[Provided text]

# Coffee shop shots - Are they too much?



## chimpsinties (Jun 13, 2011)

I was in my local coffee shop yesterday as I needed a bag of beans to tide me over the weekend until my Rave order arrives on Monday. I was chatting to the barista about the amount he puts in and out when making espresso. He said he would normally put about 18g in and then make 2 shots from it, each about 30ml (so we can assume ~30g each = ~60g). Now compared to most people on here that's quite a lot more out of 18g than I would expect. When I told him I usually put about 19g in and get 32g out his jaw nearly hit the floor. I also told him that a lot of people on here make it like that and he was baffled.

Today I tried it his way and got my double spout PF out of retirement, poured it into 2 shot glasses and made 2x 25ml ish in about 25 secs. It didn't taste too bad to be honest. It wasn't quite as sweet or complex as I'm used to but not so bad.

Are we just odd on here with out obsession with the 1.6 brew ratio?


----------



## RisingPower (Dec 27, 2009)

Am I being a little odd or does yours sound more like a ristretto pour?

I get around 60ml from a 18-19g dose. Though with beans like monsooned malabar I'd prefer a shorter shot like a ristretto, need to imo to bring out the oils and tend towards overextraction. Lighter beans like colombian I prefer longer shots and shorter extraction.

[/Provided text]
[Excerpted data]

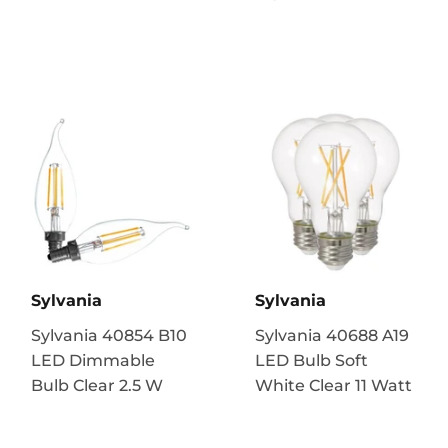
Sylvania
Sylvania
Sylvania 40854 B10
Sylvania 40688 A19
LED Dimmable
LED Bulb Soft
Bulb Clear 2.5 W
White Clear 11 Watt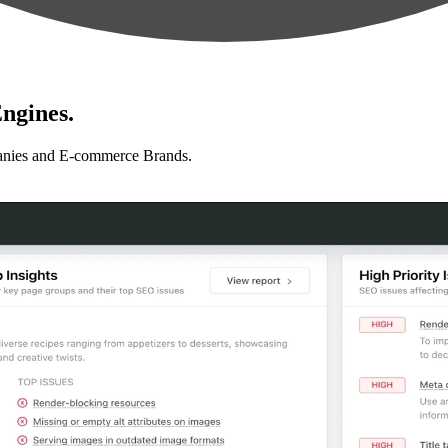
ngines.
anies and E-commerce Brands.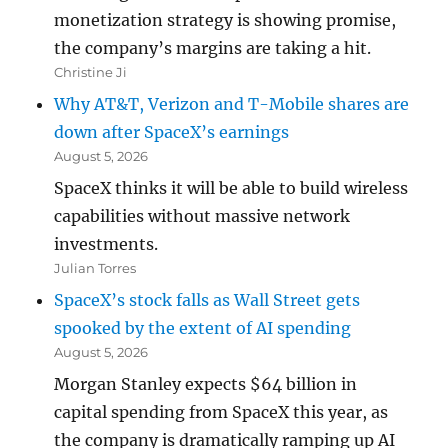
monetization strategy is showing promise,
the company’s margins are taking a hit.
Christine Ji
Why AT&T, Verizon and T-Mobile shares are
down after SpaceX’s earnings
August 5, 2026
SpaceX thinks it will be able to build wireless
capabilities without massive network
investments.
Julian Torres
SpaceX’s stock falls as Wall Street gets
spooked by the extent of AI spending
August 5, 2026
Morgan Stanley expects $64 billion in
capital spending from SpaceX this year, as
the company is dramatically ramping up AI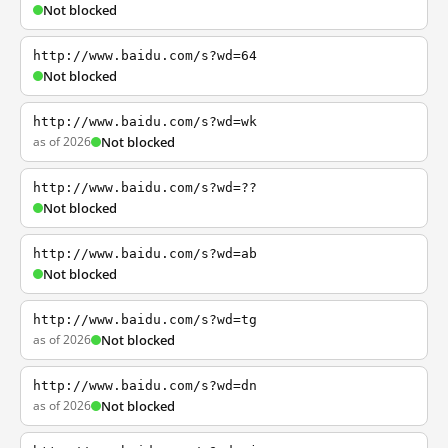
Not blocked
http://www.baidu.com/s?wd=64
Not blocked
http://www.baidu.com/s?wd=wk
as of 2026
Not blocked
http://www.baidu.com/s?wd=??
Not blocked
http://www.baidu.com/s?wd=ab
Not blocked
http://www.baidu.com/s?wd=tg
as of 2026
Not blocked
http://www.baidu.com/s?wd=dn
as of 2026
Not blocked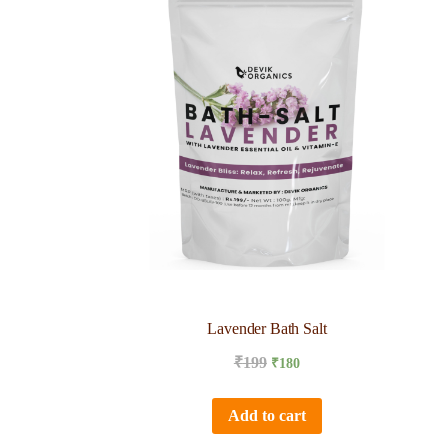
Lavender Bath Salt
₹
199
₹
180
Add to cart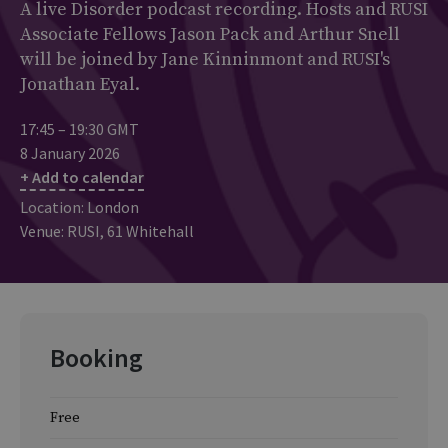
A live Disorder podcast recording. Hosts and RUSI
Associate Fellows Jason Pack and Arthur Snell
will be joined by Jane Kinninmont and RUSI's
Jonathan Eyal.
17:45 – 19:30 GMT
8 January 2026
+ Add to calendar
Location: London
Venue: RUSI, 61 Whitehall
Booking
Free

[/Excerpted data]

> _Required actions_
a) Answer these from the espresso thread, one answer a line, marked the same way:
(i) About how many grams does the barista normally put in?
(ii) On what day is the Rave order expected to arrive?
(iii) From what dose does RisingPower get around 60ml?
b) Reproduce the espresso thread between "## chimpsinties (Jun" and "he was baffled.", inclusive, swapping "barista" for "shop owner".
c) Please carry the espresso thread forward with the next part, starting right after its final sentence.

> _Outputs for the tasks_
a)
(i) About 18g
(ii) Monday
(iii) An 18-19g dose

b)
## chimpsinties (Jun 13, 2011)

I was in my local coffee shop yesterday as I needed a bag of beans to tide me over the weekend until my Rave order arrives on Monday. I was chatting to the shop owner about the amount he puts in and out when making espresso. He said he would normally put about 18g in and then make 2 shots from it, each about 30ml (so we can assume ~30g each = ~60g). Now compared to most people on here that's quite a lot more out of 18g than I would expect. When I told him I usually put about 19g in and get 32g out his jaw nearly hit the floor. I also told him that a lot of people on here make it like that and he was baffled.

c)
----------



## funinacup (Aug 30, 2010)

14g in > 60ml out is the 'traditional' i.e. Italian style way of making espresso.

I tell my commercial clients that if they don't want to reduce the volume out, so keeping ~60ml shots, then they should increase the dose in to improve the quality of that 60ml shot.

It's always going to contain more blonding, and so be more diluted. Essentially the shorter shots will have more flavour & complexity, but 'Italian style' coffees (illy/bei & nanini) in my opinion don't respond as well to being poured shorter.


----------



## lookseehear (Jul 16, 2010)

The key (as has been mentioned a lot elsewhere on here) is that espresso doesn't weigh the same as water, especially if there's a lot of crema. So a 32g shot could be 50ml in volume meaning we're actually all in agreement. Weight is more reliable which is why we always harp on about weighing coffee in and out 

Edit: just to add as well I believe that quite a few shops tend to overfill the basket and sweep across with a finger to dose. If I did this with my 18g vst I reckon there would be about 20g in there meaning that using a popular ratio of 1.6 means a 'correct' extraction of 36g of espresso. Again allowing for crema that is probably what a lot of coffee shops aim for.


----------



## chimpsinties (Jun 13, 2011)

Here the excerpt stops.